◆ **What is needed**
Start to finish, print the entries exactly, and carry none of the pictures over.

Available data below:

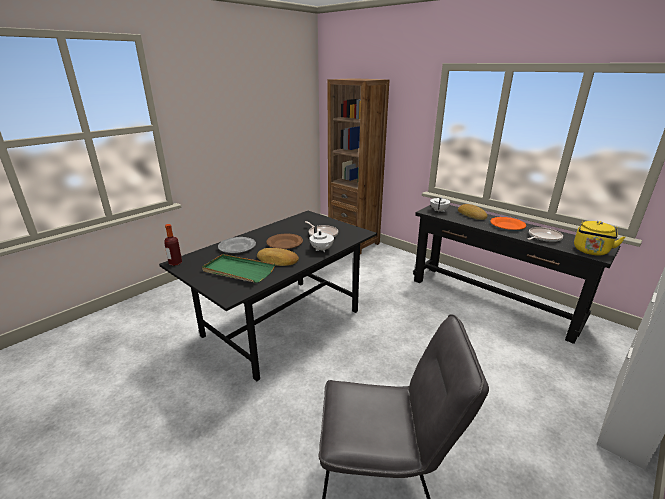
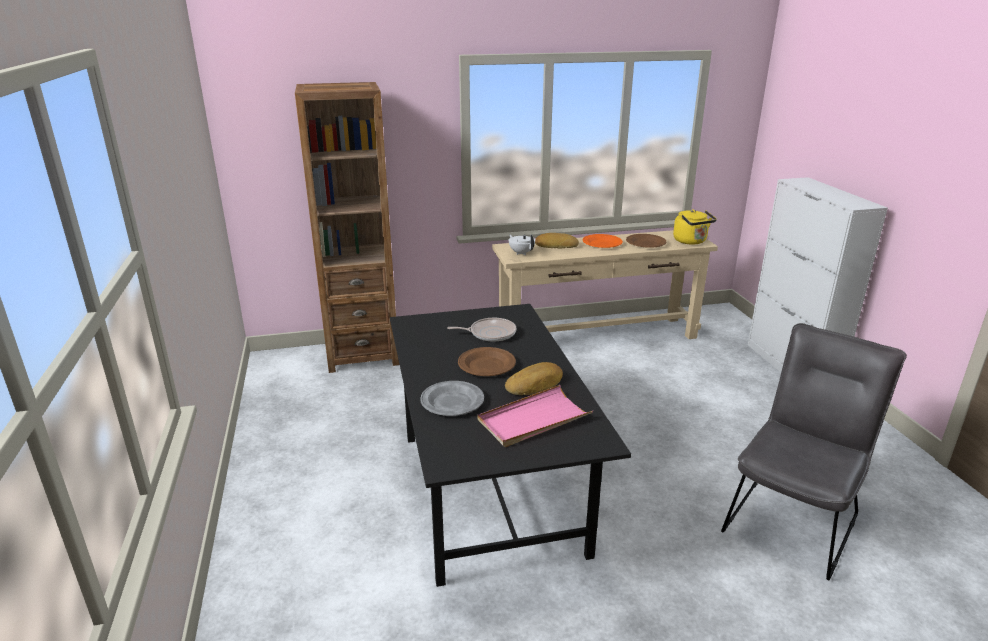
camera: 55 degrees left, 0 degrees up
(175, 263) = (444, 466): bottle -> none
(238, 270) = (533, 419): green tray -> pink tray
(321, 250) = (537, 348): white teapot -> none
(491, 300) = (597, 337): black console table -> beige console table
(543, 237) = (645, 243): frying pan -> brown plate

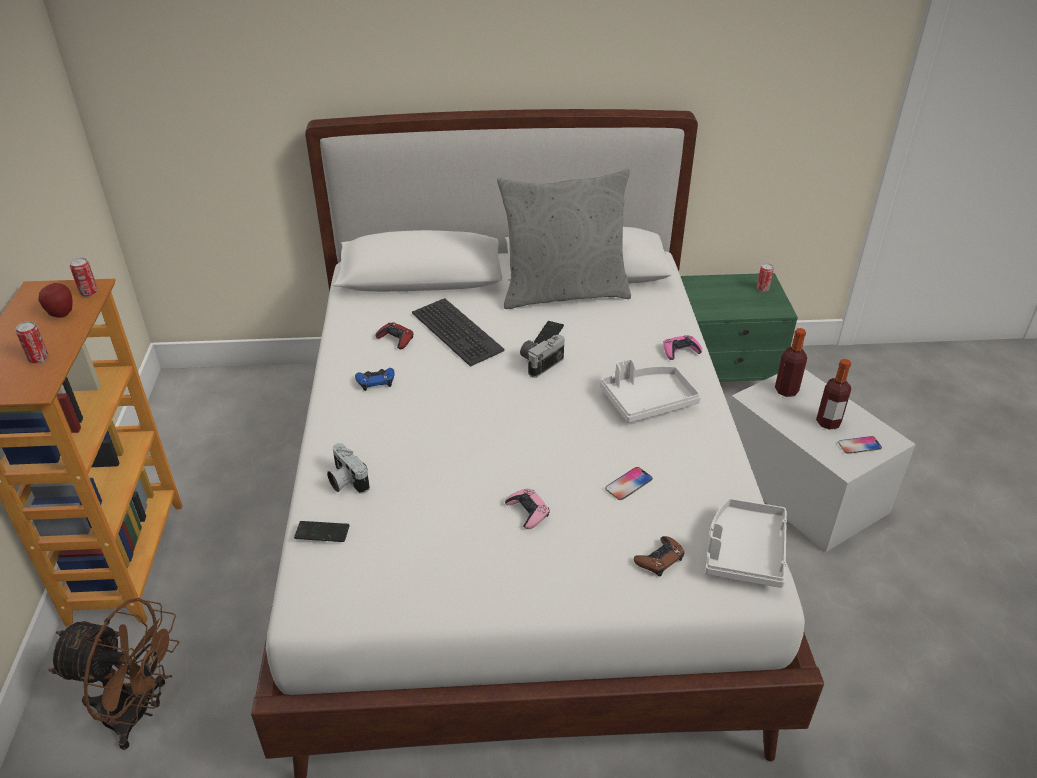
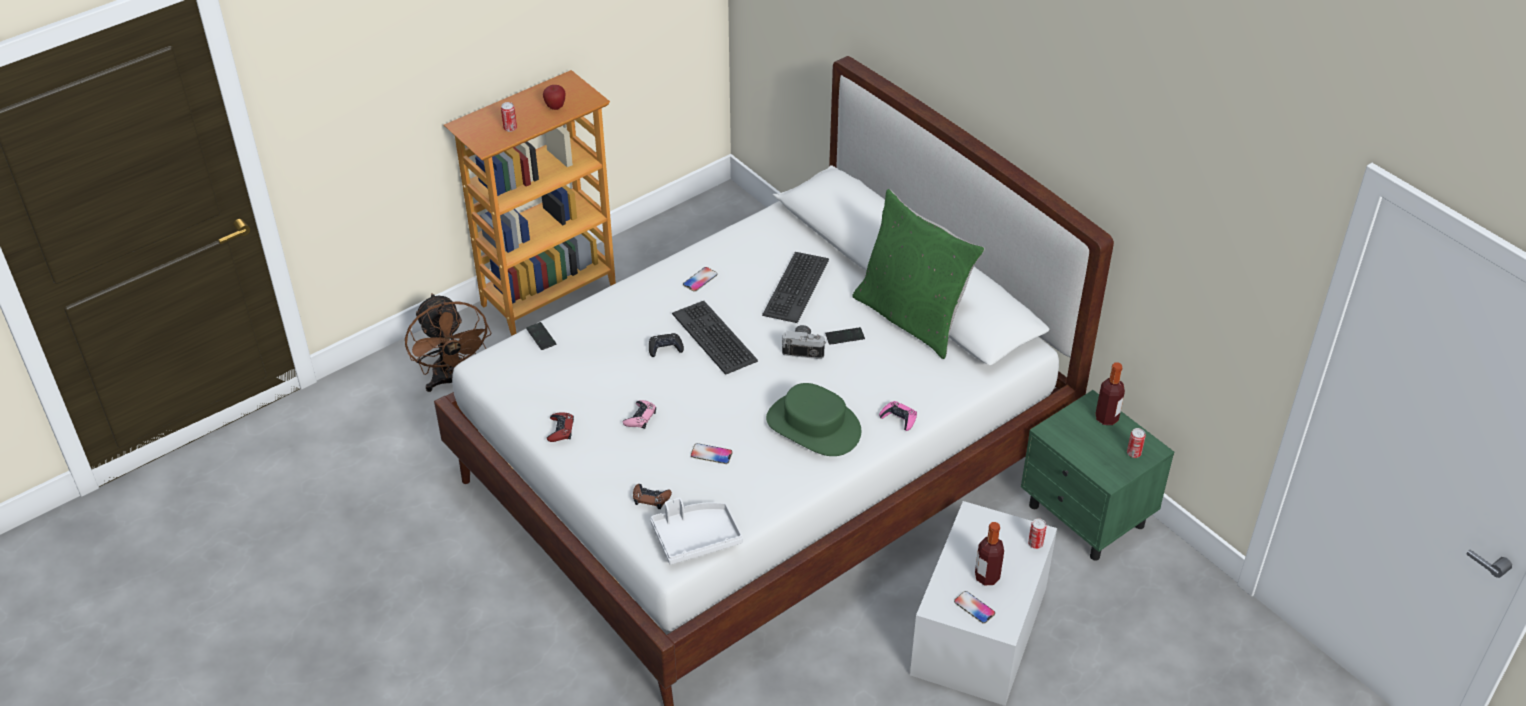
camera: 55 degrees right, 5 degrees up
(89, 293) = (585, 102): can -> can (1035, 543)
(346, 481) = (592, 321): camera -> none
(376, 381) = (700, 280): blue game controller -> phone
(395, 339) = (756, 262): red game controller -> red game controller (560, 430)
(447, 445) = (665, 348): none -> black game controller
(467, 407) = (715, 337): none -> keyboard
(563, 292) = (912, 317): grey pillow -> green pillow
(647, 401) = (814, 426): white tray -> green hat
(786, 390) = (1006, 534): bottle -> bottle (1106, 418)

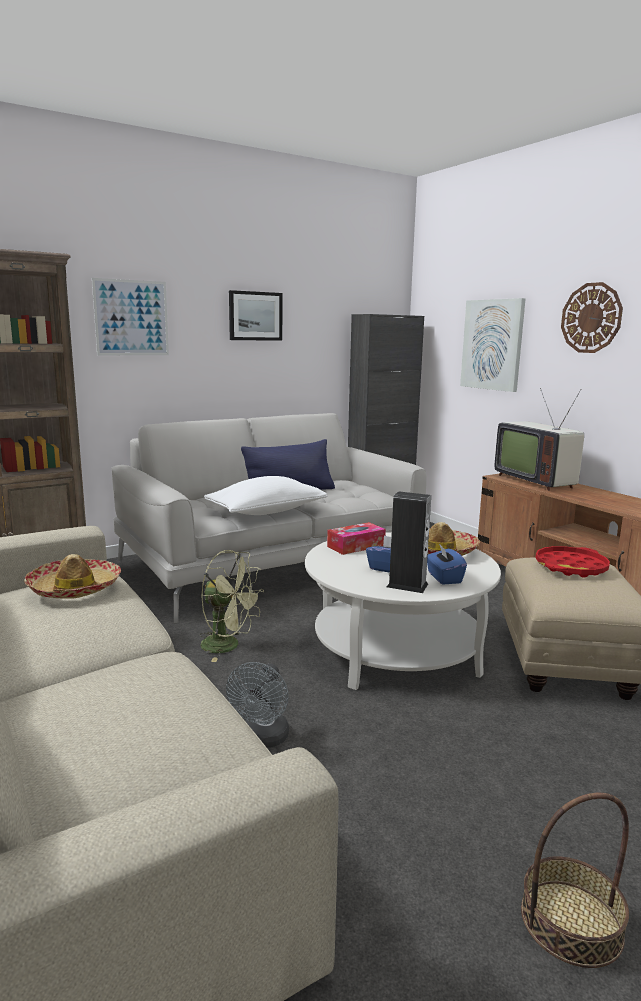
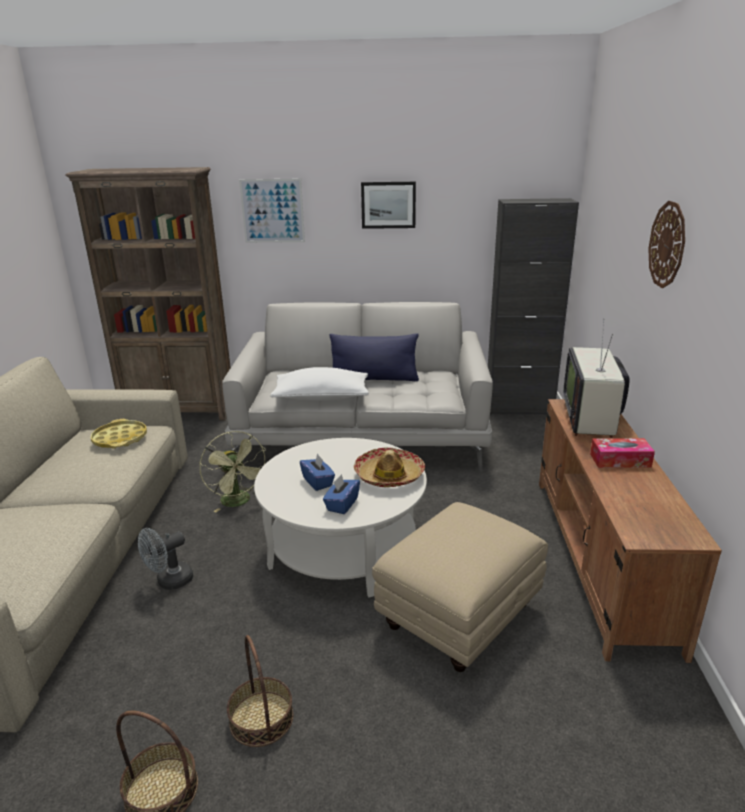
camera: 35 degrees right, 10 degrees up
(75, 588) = (120, 439): hat -> yellow tray
(356, 546) = (334, 451): tissue box -> tissue box (620, 460)
(407, 585) = (302, 503): speaker -> none
(492, 344) = (614, 250): picture -> none
(550, 808) = (261, 718): none -> basket
(571, 567) = (467, 530): red tray -> none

End of Available data.

◆ **Task output**
camera: 55 degrees left, 0 degrees up
(175, 263) = (444, 466): bottle -> none
(238, 270) = (533, 419): green tray -> pink tray
(321, 250) = (537, 348): white teapot -> none
(491, 300) = (597, 337): black console table -> beige console table
(543, 237) = (645, 243): frying pan -> brown plate

camera: 55 degrees right, 5 degrees up
(89, 293) = (585, 102): can -> can (1035, 543)
(346, 481) = (592, 321): camera -> none
(376, 381) = (700, 280): blue game controller -> phone
(395, 339) = (756, 262): red game controller -> red game controller (560, 430)
(447, 445) = (665, 348): none -> black game controller
(467, 407) = (715, 337): none -> keyboard
(563, 292) = (912, 317): grey pillow -> green pillow
(647, 401) = (814, 426): white tray -> green hat
(786, 390) = (1006, 534): bottle -> bottle (1106, 418)

camera: 35 degrees right, 10 degrees up
(75, 588) = (120, 439): hat -> yellow tray
(356, 546) = (334, 451): tissue box -> tissue box (620, 460)
(407, 585) = (302, 503): speaker -> none
(492, 344) = (614, 250): picture -> none
(550, 808) = (261, 718): none -> basket
(571, 567) = (467, 530): red tray -> none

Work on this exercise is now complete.